Текст для разбора
================

Г.Ш.: - Я поддерживаю не революционеров, а эволюционеров. Я хочу, чтобы моя страна развивалась, а не пятилась назад, в позавчерашний день.
Очень возможно, что нынешняя верхушка оппозиции окажется несостоятельной. Но это не улучшит ситуацию для Кремля. Обанкротятся одни оппозиционные лидеры - вместо них появятся другие, более толковые. Ведь дело не в Навальном или Удальцове. В стране накопилась масса очень серьёзных проблем - это все чувствуют и понимают. Невиданная в истории коррупция, вечное враньё, произвол чиновников, невозможность роста и развития. Протест - не чья-то злая воля, не блажь, не происки иностранных шпионов. Это реакция на нездоровье системы. Хоть весь Координационный совет оппозиции в кутузку пересажай - этим болезнь не вылечишь.
«AиФ»: - Можно ли сказать, что за прошедший год у нас сформировалось гражданское общество?

================

Данные набора
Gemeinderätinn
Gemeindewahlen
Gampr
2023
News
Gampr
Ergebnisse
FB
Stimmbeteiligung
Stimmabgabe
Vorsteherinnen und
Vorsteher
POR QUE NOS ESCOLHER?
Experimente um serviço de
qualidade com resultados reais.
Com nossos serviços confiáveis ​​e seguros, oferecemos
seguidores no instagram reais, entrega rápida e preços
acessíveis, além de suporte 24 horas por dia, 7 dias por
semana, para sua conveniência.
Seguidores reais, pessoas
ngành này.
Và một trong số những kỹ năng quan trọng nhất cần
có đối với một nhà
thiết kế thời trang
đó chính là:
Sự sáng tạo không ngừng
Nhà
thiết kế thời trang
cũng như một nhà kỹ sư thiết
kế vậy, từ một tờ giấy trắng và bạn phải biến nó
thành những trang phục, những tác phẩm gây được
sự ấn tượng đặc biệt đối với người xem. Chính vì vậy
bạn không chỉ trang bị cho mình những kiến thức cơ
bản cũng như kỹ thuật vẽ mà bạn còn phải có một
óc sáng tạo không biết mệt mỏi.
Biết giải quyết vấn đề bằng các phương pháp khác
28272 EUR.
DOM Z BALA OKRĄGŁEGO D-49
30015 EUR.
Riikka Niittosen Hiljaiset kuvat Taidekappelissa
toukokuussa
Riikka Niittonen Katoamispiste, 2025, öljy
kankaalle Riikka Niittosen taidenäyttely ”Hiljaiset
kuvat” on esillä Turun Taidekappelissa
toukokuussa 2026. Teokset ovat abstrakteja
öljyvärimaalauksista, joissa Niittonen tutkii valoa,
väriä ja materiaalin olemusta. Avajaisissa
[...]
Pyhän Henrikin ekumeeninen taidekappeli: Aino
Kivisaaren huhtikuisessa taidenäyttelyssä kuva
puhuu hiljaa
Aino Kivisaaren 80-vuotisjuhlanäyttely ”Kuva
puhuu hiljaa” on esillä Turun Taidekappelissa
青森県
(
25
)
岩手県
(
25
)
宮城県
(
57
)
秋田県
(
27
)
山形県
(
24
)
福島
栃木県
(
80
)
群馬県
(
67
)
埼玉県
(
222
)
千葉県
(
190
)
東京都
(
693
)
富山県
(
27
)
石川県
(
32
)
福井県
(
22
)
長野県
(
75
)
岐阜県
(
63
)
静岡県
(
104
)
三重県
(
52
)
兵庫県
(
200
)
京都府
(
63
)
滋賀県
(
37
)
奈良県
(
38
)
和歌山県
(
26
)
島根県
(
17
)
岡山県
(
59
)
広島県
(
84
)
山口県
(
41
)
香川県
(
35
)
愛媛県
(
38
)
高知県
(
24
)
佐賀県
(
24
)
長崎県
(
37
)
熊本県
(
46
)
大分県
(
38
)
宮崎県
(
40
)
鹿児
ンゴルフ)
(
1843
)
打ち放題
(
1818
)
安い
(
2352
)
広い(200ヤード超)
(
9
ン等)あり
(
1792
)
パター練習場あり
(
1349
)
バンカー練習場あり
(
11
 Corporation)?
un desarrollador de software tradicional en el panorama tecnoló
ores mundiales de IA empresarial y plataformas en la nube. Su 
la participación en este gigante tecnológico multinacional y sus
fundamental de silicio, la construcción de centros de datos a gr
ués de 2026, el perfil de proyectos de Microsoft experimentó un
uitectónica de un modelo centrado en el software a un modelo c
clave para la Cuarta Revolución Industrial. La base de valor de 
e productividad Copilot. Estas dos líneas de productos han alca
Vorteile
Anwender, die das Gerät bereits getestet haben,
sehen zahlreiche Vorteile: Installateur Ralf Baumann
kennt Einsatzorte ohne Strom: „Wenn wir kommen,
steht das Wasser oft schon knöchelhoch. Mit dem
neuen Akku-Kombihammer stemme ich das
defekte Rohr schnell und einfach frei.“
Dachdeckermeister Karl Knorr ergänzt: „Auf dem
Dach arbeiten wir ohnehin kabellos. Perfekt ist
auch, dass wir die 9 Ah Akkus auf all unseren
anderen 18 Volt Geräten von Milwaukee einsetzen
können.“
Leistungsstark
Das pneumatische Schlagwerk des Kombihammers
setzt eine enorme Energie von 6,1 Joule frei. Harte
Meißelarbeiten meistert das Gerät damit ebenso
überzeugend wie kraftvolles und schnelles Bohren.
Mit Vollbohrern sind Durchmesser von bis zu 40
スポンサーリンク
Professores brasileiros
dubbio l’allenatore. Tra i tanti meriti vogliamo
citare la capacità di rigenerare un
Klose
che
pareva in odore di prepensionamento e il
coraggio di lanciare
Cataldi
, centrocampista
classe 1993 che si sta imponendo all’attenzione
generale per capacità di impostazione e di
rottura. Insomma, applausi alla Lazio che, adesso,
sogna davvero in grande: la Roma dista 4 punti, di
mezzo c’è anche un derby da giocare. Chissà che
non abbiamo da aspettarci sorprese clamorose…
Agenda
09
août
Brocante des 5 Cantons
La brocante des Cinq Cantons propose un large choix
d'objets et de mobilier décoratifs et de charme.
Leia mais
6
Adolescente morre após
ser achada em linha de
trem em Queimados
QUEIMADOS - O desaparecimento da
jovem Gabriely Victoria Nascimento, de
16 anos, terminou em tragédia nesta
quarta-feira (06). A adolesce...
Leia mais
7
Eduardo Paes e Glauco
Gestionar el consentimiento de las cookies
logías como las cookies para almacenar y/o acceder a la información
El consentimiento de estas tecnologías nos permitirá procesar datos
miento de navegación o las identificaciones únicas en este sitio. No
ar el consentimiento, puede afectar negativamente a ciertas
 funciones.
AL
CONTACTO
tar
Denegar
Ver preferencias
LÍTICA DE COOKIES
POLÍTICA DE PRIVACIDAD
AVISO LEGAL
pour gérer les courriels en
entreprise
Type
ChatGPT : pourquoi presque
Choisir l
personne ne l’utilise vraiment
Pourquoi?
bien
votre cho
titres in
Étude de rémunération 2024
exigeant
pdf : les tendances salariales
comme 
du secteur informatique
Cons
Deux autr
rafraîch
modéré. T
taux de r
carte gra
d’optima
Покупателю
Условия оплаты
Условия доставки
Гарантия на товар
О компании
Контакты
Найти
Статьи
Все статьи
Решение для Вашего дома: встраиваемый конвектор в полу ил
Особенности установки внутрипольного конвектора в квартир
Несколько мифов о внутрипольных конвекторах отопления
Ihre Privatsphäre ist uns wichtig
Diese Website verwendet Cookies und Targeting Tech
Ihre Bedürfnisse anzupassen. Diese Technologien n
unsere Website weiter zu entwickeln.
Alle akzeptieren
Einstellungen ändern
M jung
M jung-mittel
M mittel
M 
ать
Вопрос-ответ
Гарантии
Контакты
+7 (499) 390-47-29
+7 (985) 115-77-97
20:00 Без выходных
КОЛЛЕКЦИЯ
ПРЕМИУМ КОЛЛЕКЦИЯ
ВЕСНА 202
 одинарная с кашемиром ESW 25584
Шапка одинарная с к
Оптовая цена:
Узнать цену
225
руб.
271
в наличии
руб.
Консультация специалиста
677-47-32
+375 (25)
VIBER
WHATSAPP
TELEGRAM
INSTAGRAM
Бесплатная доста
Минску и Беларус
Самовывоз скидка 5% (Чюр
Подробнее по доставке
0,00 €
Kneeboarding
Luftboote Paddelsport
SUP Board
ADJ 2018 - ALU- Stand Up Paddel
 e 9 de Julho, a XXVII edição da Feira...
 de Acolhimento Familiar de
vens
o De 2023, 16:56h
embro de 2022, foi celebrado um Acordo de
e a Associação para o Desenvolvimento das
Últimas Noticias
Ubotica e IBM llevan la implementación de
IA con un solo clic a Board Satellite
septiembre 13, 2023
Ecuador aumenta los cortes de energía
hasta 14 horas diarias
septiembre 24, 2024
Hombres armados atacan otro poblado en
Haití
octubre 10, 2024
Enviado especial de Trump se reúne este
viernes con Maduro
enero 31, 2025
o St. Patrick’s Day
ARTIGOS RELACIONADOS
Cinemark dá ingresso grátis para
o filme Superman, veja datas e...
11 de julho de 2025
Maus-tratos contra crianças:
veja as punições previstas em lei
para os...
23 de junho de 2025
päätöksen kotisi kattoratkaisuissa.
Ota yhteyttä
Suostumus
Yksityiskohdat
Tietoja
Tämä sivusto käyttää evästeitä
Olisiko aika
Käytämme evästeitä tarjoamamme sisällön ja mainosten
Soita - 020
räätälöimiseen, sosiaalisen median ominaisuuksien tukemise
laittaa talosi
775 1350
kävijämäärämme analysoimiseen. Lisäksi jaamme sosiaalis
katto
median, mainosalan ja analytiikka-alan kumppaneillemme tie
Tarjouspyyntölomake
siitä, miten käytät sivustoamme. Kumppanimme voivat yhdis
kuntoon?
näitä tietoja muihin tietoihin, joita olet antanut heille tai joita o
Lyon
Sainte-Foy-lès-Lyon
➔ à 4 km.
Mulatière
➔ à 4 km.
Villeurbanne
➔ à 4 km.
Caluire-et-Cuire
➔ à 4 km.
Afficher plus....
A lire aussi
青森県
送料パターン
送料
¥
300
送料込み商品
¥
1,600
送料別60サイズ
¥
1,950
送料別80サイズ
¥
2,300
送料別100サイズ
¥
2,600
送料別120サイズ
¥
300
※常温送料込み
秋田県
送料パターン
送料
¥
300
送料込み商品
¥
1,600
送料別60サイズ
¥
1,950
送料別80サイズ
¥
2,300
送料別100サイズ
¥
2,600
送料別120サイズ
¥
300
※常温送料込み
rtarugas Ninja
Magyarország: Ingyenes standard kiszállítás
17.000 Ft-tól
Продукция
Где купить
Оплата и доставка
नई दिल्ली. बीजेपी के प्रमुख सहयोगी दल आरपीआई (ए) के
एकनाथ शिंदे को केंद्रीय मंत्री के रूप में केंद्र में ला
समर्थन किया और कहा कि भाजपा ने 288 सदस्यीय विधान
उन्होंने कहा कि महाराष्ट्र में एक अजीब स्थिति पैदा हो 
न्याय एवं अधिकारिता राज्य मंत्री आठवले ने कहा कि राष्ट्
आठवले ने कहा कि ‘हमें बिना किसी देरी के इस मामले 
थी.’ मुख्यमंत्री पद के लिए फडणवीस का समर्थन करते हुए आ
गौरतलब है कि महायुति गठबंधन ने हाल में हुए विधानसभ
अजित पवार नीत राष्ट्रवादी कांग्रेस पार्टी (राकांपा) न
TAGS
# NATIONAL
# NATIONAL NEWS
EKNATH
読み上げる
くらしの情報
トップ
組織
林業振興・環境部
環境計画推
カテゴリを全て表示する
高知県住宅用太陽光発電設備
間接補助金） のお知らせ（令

================

Задания
**A)** Пожалуйста, ответьте по фрагменту интервью на три вопроса:
(i) Кого, по словам Г.Ш., он поддерживает вместо революционеров?
(ii) Какие две фамилии оппозиционеров упоминаются во фрагменте интервью?
(iii) Реакцией на что назван протест?
**B)** Перечислите все проблемы, которые фрагмент интервью называет сразу после слов «В стране накопилась масса очень серьёзных проблем».
**C)** Процитируйте фрагмент интервью начиная со слов «Г.Ш.: - Я поддерживаю» и заканчивая словами «болезнь не вылечишь.», включая оба отрывка.

Ответы к заданиям
**A)**
(i) Эволюционеров.
(ii) Навальный и Удальцов.
(iii) На нездоровье системы.

**B)** Невиданная в истории коррупция; вечное враньё; произвол чиновников; невозможность роста и развития.

**C)**
Г.Ш.: - Я поддерживаю не революционеров, а эволюционеров. Я хочу, чтобы моя страна развивалась, а не пятилась назад, в позавчерашний день.
Очень возможно, что нынешняя верхушка оппозиции окажется несостоятельной. Но это не улучшит ситуацию для Кремля. Обанкротятся одни оппозиционные лидеры - вместо них появятся другие, более толковые. Ведь дело не в Навальном или Удальцове. В стране накопилась масса очень серьёзных проблем - это все чувствуют и понимают. Невиданная в истории коррупция, вечное враньё, произвол чиновников, невозможность роста и развития. Протест - не чья-то злая воля, не блажь, не происки иностранных шпионов. Это реакция на нездоровье системы. Хоть весь Координационный совет оппозиции в кутузку пересажай - этим болезнь не вылечишь.